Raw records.
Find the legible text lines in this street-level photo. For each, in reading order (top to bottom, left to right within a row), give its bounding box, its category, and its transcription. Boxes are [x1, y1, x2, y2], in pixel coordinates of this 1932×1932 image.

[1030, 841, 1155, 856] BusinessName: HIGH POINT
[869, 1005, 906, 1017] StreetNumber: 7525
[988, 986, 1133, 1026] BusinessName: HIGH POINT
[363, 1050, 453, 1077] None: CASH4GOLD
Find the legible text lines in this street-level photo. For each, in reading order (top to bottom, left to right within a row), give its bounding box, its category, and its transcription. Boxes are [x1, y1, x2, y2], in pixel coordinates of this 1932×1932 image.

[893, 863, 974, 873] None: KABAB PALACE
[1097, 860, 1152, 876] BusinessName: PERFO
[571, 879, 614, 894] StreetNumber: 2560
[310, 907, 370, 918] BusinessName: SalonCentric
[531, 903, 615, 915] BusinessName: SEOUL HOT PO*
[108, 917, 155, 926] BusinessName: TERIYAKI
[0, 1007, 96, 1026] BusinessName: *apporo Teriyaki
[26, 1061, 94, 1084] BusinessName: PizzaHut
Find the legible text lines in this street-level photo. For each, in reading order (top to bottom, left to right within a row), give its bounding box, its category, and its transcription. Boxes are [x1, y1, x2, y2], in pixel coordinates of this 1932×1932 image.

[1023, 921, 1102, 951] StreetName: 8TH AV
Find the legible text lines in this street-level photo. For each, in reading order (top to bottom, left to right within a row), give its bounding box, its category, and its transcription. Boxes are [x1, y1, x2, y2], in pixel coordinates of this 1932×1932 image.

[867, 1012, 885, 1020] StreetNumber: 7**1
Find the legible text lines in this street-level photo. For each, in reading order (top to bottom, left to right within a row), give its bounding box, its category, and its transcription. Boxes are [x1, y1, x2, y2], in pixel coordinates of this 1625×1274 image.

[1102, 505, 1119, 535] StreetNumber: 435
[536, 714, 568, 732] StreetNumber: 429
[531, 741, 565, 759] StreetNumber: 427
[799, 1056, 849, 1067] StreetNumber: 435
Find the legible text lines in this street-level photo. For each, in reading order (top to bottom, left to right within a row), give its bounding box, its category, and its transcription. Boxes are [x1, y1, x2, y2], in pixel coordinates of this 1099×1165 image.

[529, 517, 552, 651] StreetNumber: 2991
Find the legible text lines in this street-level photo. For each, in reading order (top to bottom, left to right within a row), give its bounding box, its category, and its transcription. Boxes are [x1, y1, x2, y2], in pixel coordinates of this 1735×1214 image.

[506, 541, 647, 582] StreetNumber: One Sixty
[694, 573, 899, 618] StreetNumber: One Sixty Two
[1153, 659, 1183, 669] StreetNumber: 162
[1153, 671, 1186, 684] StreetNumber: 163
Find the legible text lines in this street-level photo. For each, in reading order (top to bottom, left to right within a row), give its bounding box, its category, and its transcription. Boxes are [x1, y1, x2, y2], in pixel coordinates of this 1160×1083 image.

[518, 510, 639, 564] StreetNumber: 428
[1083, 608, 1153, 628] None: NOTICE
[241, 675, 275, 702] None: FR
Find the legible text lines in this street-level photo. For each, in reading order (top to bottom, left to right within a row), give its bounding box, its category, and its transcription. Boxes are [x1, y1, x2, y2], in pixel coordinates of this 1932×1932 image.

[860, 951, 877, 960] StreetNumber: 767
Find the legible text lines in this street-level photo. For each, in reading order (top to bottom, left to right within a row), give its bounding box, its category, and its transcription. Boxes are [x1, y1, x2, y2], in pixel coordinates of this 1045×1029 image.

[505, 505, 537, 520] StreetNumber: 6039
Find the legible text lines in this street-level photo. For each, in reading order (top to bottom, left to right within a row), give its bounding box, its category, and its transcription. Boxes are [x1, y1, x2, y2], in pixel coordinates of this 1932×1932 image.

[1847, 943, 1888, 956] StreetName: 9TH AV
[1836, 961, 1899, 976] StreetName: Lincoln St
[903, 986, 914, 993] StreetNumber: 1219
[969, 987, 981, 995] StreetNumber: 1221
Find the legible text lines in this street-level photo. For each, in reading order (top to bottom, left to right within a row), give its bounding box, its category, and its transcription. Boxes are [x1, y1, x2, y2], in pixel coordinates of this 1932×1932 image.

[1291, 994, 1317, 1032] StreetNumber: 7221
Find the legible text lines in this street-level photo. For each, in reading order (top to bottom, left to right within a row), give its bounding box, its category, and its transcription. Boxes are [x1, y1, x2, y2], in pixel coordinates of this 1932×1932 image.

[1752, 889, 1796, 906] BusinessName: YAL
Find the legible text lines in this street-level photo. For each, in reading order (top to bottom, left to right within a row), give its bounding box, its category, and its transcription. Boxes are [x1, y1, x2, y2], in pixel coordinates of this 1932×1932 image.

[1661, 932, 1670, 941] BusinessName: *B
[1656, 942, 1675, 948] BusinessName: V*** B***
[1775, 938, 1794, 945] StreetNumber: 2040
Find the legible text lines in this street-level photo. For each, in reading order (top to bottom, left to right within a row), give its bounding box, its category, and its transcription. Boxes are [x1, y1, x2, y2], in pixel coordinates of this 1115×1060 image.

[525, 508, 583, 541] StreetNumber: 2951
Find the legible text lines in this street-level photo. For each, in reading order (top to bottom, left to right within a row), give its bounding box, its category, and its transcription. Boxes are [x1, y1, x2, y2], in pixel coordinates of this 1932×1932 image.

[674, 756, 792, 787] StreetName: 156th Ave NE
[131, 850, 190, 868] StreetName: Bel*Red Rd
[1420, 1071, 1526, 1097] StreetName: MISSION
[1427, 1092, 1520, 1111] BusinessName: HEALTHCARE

Do this.
Change every instance of "reading order" in the material above to "reading sequence", keeping all other text the same.

The solution.
Find the legible text lines in this street-level photo. For each, in reading sequence (top to bottom, left to right within a row), give its bounding box, its category, and its transcription. Boxes are [x1, y1, x2, y2], in pixel coordinates of this 1932×1932 image.

[1030, 841, 1155, 856] BusinessName: HIGH POINT
[869, 1005, 906, 1017] StreetNumber: 7525
[988, 986, 1133, 1026] BusinessName: HIGH POINT
[363, 1050, 453, 1077] None: CASH4GOLD
Find the legible text lines in this street-level photo. For each, in reading sequence (top to bottom, left to right within a row), give its bounding box, its category, and its transcription. Boxes are [x1, y1, x2, y2], in pixel coordinates of this 1932×1932 image.

[893, 863, 974, 873] None: KABAB PALACE
[1097, 860, 1152, 876] BusinessName: PERFO
[571, 879, 614, 894] StreetNumber: 2560
[310, 907, 370, 918] BusinessName: SalonCentric
[531, 903, 615, 915] BusinessName: SEOUL HOT PO*
[108, 917, 155, 926] BusinessName: TERIYAKI
[0, 1007, 96, 1026] BusinessName: *apporo Teriyaki
[26, 1061, 94, 1084] BusinessName: PizzaHut
Find the legible text lines in this street-level photo. For each, in reading sequence (top to bottom, left to right within a row), give its bounding box, its category, and its transcription. Boxes are [x1, y1, x2, y2], in pixel coordinates of this 1932×1932 image.

[1023, 921, 1102, 951] StreetName: 8TH AV
Find the legible text lines in this street-level photo. For each, in reading sequence (top to bottom, left to right within a row), give its bounding box, its category, and its transcription. Boxes are [x1, y1, x2, y2], in pixel coordinates of this 1932×1932 image.

[867, 1012, 885, 1020] StreetNumber: 7**1
Find the legible text lines in this street-level photo. For each, in reading sequence (top to bottom, left to right within a row), give its bounding box, its category, and its transcription. Boxes are [x1, y1, x2, y2], in pixel coordinates of this 1625×1274 image.

[1102, 505, 1119, 535] StreetNumber: 435
[536, 714, 568, 732] StreetNumber: 429
[531, 741, 565, 759] StreetNumber: 427
[799, 1056, 849, 1067] StreetNumber: 435
Find the legible text lines in this street-level photo. For each, in reading sequence (top to bottom, left to right within a row), give its bounding box, its category, and its transcription. Boxes are [x1, y1, x2, y2], in pixel coordinates of this 1099×1165 image.

[529, 517, 552, 651] StreetNumber: 2991
Find the legible text lines in this street-level photo. For each, in reading sequence (top to bottom, left to right within a row), give its bounding box, its category, and its transcription. Boxes are [x1, y1, x2, y2], in pixel coordinates of this 1735×1214 image.

[506, 541, 647, 582] StreetNumber: One Sixty
[694, 573, 899, 618] StreetNumber: One Sixty Two
[1153, 659, 1183, 669] StreetNumber: 162
[1153, 671, 1186, 684] StreetNumber: 163
Find the legible text lines in this street-level photo. For each, in reading sequence (top to bottom, left to right within a row), give its bounding box, its category, and its transcription. Boxes are [x1, y1, x2, y2], in pixel coordinates of this 1160×1083 image.

[518, 510, 639, 564] StreetNumber: 428
[1083, 608, 1153, 628] None: NOTICE
[241, 675, 275, 702] None: FR
Find the legible text lines in this street-level photo. For each, in reading sequence (top to bottom, left to right within a row), give its bounding box, its category, and its transcription. Boxes are [x1, y1, x2, y2], in pixel coordinates of this 1932×1932 image.

[860, 951, 877, 960] StreetNumber: 767
Find the legible text lines in this street-level photo. For each, in reading sequence (top to bottom, left to right within a row), give its bounding box, its category, and its transcription. Boxes are [x1, y1, x2, y2], in pixel coordinates of this 1045×1029 image.

[505, 505, 537, 520] StreetNumber: 6039
Find the legible text lines in this street-level photo. For each, in reading sequence (top to bottom, left to right within a row), give its bounding box, its category, and its transcription. Boxes are [x1, y1, x2, y2], in pixel coordinates of this 1932×1932 image.

[1847, 943, 1888, 956] StreetName: 9TH AV
[1836, 961, 1899, 976] StreetName: Lincoln St
[903, 986, 914, 993] StreetNumber: 1219
[969, 987, 981, 995] StreetNumber: 1221
Find the legible text lines in this street-level photo. For each, in reading sequence (top to bottom, left to right within a row), give its bounding box, its category, and its transcription. Boxes are [x1, y1, x2, y2], in pixel coordinates of this 1932×1932 image.

[1291, 994, 1317, 1032] StreetNumber: 7221
Find the legible text lines in this street-level photo. For each, in reading sequence (top to bottom, left to right within a row), give its bounding box, its category, and its transcription. Boxes are [x1, y1, x2, y2], in pixel coordinates of this 1932×1932 image.

[1752, 889, 1796, 906] BusinessName: YAL
Find the legible text lines in this street-level photo. For each, in reading sequence (top to bottom, left to right within a row), give its bounding box, its category, and its transcription. Boxes are [x1, y1, x2, y2], in pixel coordinates of this 1932×1932 image.

[1661, 932, 1670, 941] BusinessName: *B
[1656, 942, 1675, 948] BusinessName: V*** B***
[1775, 938, 1794, 945] StreetNumber: 2040
Find the legible text lines in this street-level photo. For each, in reading sequence (top to bottom, left to right within a row), give its bounding box, its category, and its transcription. Boxes are [x1, y1, x2, y2], in pixel coordinates of this 1115×1060 image.

[525, 508, 583, 541] StreetNumber: 2951
Find the legible text lines in this street-level photo. For each, in reading sequence (top to bottom, left to right within a row), give its bounding box, its category, and its transcription. Boxes are [x1, y1, x2, y2], in pixel coordinates of this 1932×1932 image.

[674, 756, 792, 787] StreetName: 156th Ave NE
[131, 850, 190, 868] StreetName: Bel*Red Rd
[1420, 1071, 1526, 1097] StreetName: MISSION
[1427, 1092, 1520, 1111] BusinessName: HEALTHCARE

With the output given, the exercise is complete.